The game petered out slightly as DAC took their foot off the pedal a bit in the closing ten minutes, although the fans were still in buoyant mood as their team sauntered to their biggest ever win in the Slovak top flight.

Full-time: DAC Dunajská Streda 5 – 0 Tatran Prešov

(Or ‘DAC Dunaszerdahely 5 -0 Tatran Sároseperjes’ if you want it in Magyar).


Easy run out for DAC.


The players celebrate with the fans.


Thumbs up.

We stayed behind for the usual ritual of the fans and players saluting each other – especially fitting today after such a mercurial performance from the home team. We waited for the DAC Arena to clear, before exiting behind the army of yellow and blue heading through the park behind the stand.

A quick glance around town told us that we may as well head back to the station for 16:50 back to Bratislava. With a bit of time to kill, though, we headed for the petrol station for some treats for the train back – and Craig even finally found some cider this time! Onto the train and Craig exited DAC fan mode as we headed back towards the ‘Slovak part’ of Slovakia


The walk away from the ground.

DAC really do see me to be on an upward trajectory with a good, loyal, passionate fanbase and a stadium that’ll be very good once it is the finished product. DAC have been loving life back since they’ve moved back to the DAC Arena and it’ll be interesting to see what they do next season with a full season under László.

Highlights: good new stadium (even though not complete), good fans, entertaining game to watch.

Low Points: not much to the town, that bloody cashless card system.

See all my photos from our day at Dunajská Streda here.

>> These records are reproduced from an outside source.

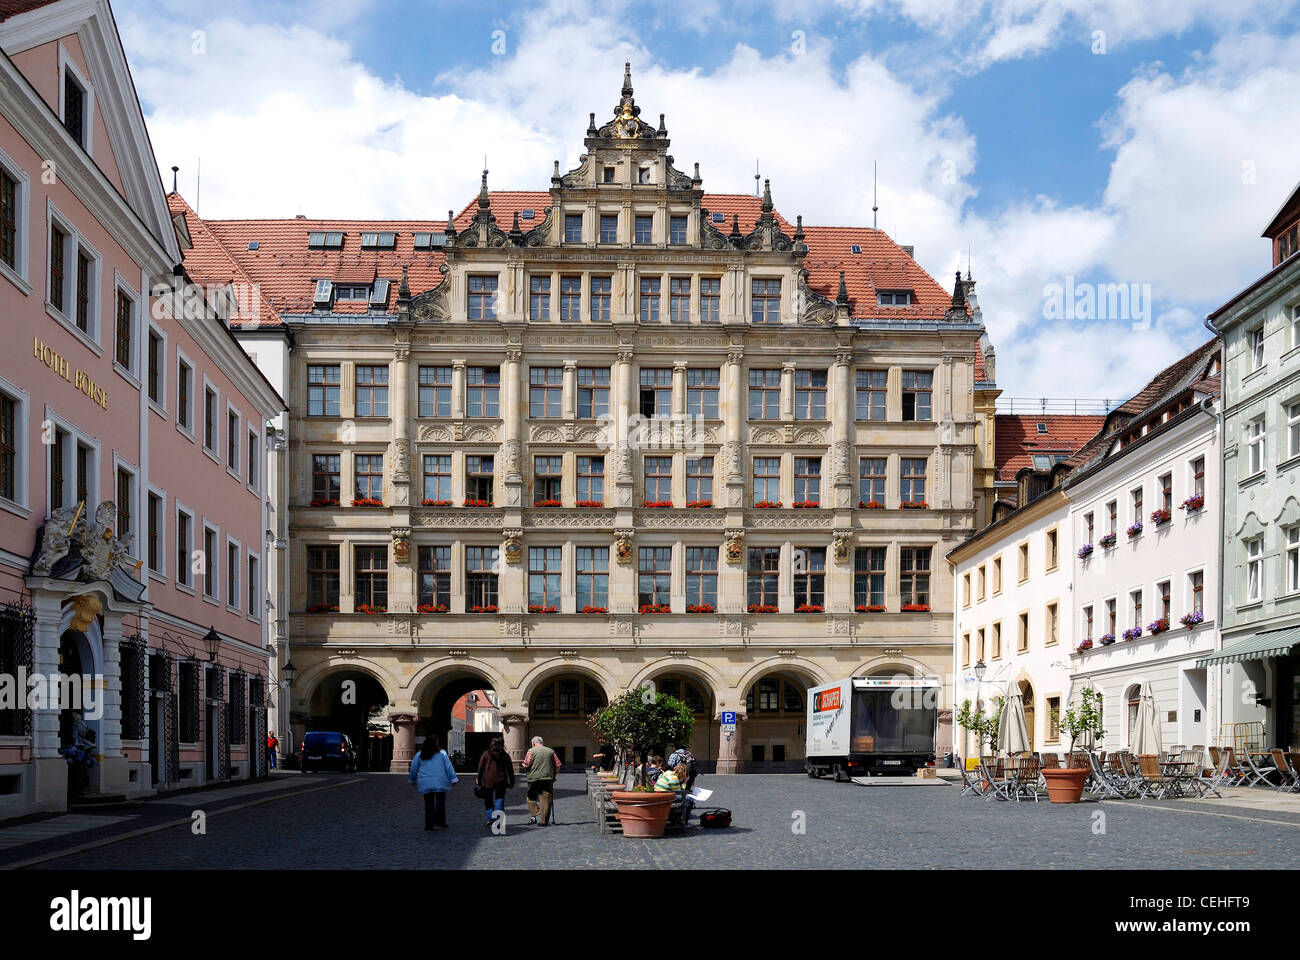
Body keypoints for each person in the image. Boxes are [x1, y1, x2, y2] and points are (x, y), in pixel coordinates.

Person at [408, 734, 458, 830]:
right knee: (440, 803)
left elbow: (414, 768)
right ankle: (440, 822)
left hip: (426, 782)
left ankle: (429, 824)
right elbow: (449, 767)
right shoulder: (442, 753)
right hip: (440, 781)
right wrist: (453, 779)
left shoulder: (420, 754)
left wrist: (412, 779)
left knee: (428, 803)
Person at [476, 736, 514, 828]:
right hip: (501, 780)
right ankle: (498, 820)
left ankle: (490, 818)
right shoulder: (505, 755)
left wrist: (479, 779)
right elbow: (510, 770)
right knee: (499, 800)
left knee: (488, 799)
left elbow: (480, 768)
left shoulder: (486, 754)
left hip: (488, 781)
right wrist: (511, 781)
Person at [521, 735, 560, 825]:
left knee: (530, 797)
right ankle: (544, 822)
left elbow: (526, 764)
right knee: (546, 799)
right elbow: (558, 765)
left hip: (533, 778)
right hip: (547, 778)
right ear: (542, 743)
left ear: (533, 743)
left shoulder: (531, 751)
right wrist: (554, 776)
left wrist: (523, 766)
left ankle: (535, 811)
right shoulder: (551, 751)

4 thoughts on “Lost in…Dunajská Streda

  1. Interesting. I’m still missing DAC. Should have gone there before they started reconstructing. The problem with them is that chaos is always just round the corner, so I don’t think I’d count too much on either Laszlo staying or the team continuing to develop as it is.

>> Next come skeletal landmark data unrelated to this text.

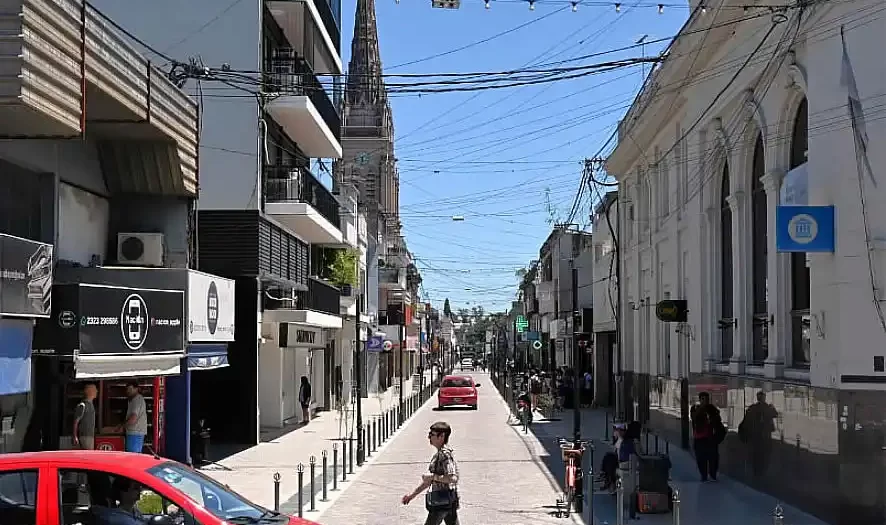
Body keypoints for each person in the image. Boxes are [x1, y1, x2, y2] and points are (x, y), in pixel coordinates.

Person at [402, 421, 460, 525]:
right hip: (448, 501)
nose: (429, 437)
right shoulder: (439, 454)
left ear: (441, 436)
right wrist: (412, 495)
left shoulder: (445, 455)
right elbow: (429, 481)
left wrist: (433, 476)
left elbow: (452, 478)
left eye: (432, 434)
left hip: (441, 502)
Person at [738, 391, 778, 476]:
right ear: (763, 398)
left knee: (757, 453)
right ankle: (762, 470)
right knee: (764, 453)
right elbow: (775, 414)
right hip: (764, 435)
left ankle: (757, 470)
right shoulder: (767, 407)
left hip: (756, 435)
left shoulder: (753, 408)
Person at [690, 391, 725, 482]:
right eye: (703, 399)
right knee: (701, 458)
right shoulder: (695, 408)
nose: (705, 401)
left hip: (710, 438)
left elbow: (717, 419)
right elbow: (694, 417)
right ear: (700, 399)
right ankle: (704, 475)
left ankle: (713, 474)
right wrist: (701, 409)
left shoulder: (712, 409)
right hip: (699, 438)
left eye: (707, 399)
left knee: (713, 457)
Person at [119, 382, 147, 453]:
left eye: (130, 389)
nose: (128, 391)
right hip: (134, 433)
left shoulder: (137, 400)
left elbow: (133, 418)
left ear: (136, 389)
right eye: (127, 389)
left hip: (135, 433)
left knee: (133, 457)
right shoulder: (133, 400)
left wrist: (122, 426)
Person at [73, 383, 97, 450]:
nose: (96, 391)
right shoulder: (83, 405)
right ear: (89, 391)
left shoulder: (91, 404)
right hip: (85, 436)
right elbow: (76, 421)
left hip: (90, 436)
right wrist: (75, 436)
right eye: (94, 390)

    But I can certainly agree on two things – Bratislava Station and cashless cards. The latter are a scam pure and simple.

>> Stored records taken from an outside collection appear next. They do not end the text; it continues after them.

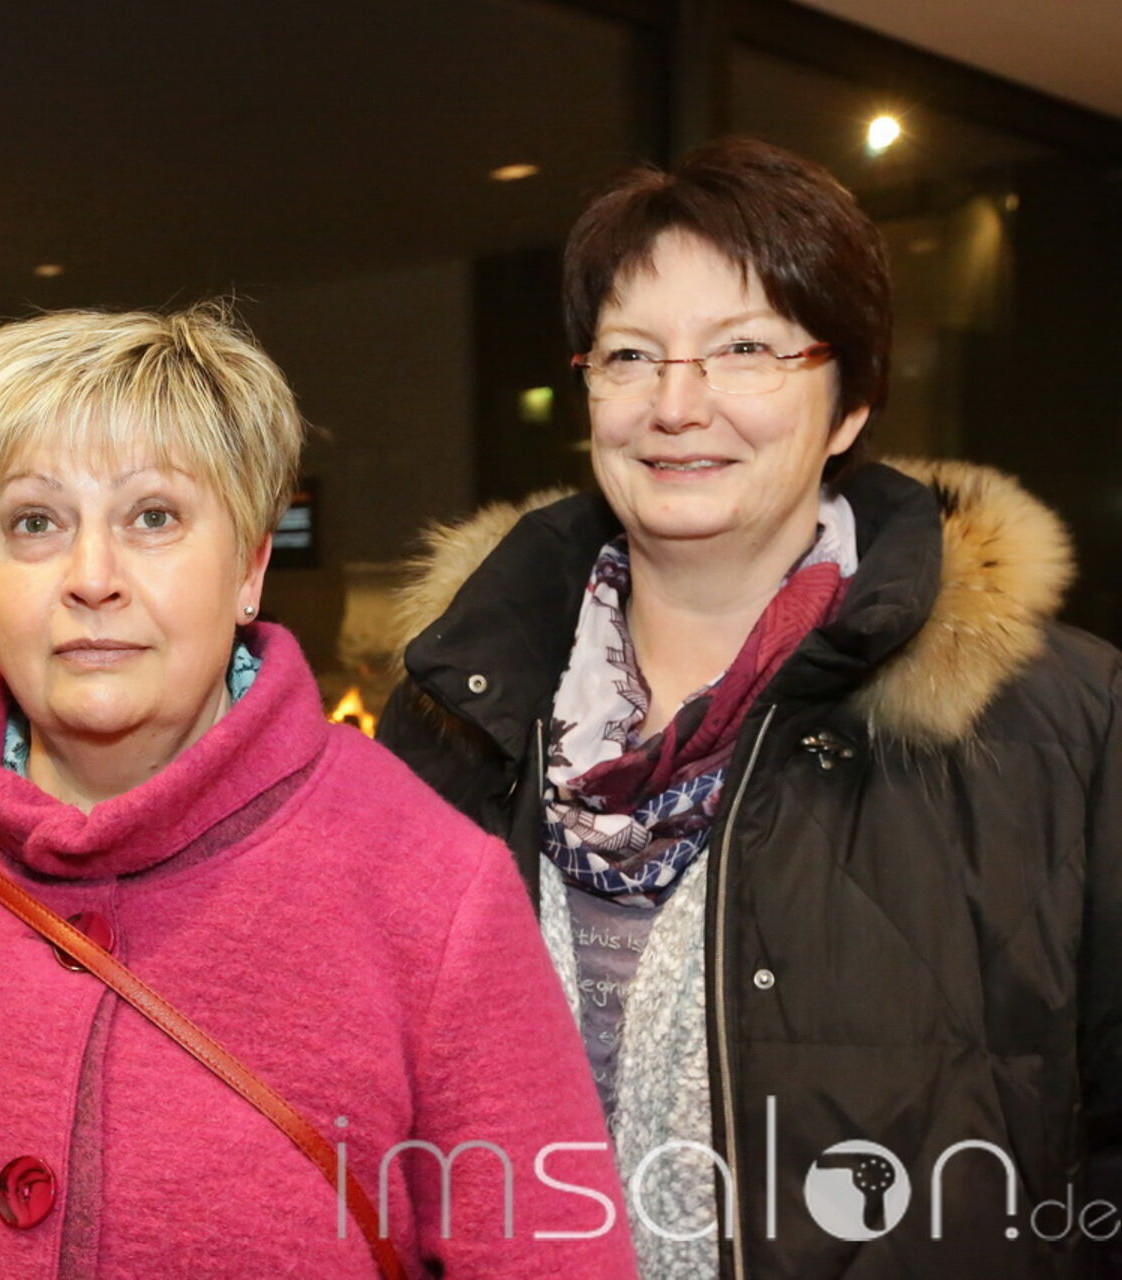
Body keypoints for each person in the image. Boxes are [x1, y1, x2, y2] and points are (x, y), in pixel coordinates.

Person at [0, 304, 637, 1277]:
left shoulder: (432, 887)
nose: (92, 577)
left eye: (154, 517)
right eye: (36, 522)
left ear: (250, 565)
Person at [379, 136, 1122, 1278]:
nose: (677, 405)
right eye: (631, 355)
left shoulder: (1062, 723)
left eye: (745, 349)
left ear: (849, 402)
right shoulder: (456, 710)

    The Slovak league’s turned into a mess with Myjava’s resignation, and I suspect Presov’s non-performance here is a symptom of that. With no relegation, there’s no pressure on them anymore.

    If you haven’t already been to Michalovce, you might have a job getting to all the grounds this season, as they are likely to be playing all their ‘home’ games out of town. One was last night, vs Ruzomberok in – er – Zilina, which I guess is just down the road from Michalovce. 300km down the road. Still, it meant I could fulfil a long-standing minor ambition of mine ; to be part of the lowest ever crowd for a top-flight
    Slovak fixture.

    At least you’ve been to Presov, which is good, as they’re now in exile in Poprad. That’s a nice little ground though, Tatras give it a spectacular backdrop on a clear day.

    • Exactly what we said on Saturday- Myjava going and Žilina flying has effectively concluded the season. Be interesting to see how the restructuring works next season as stuff like this would be sort of avoided (although still sceptical about it all).

      Yes, I’m starting to doubt Zemplin at home will happen for me. Suppose will have to just go see them ‘home’ at Poprad – a stadium very much on my to-do list. Looks great but it does look like the backdrop is the showstealer.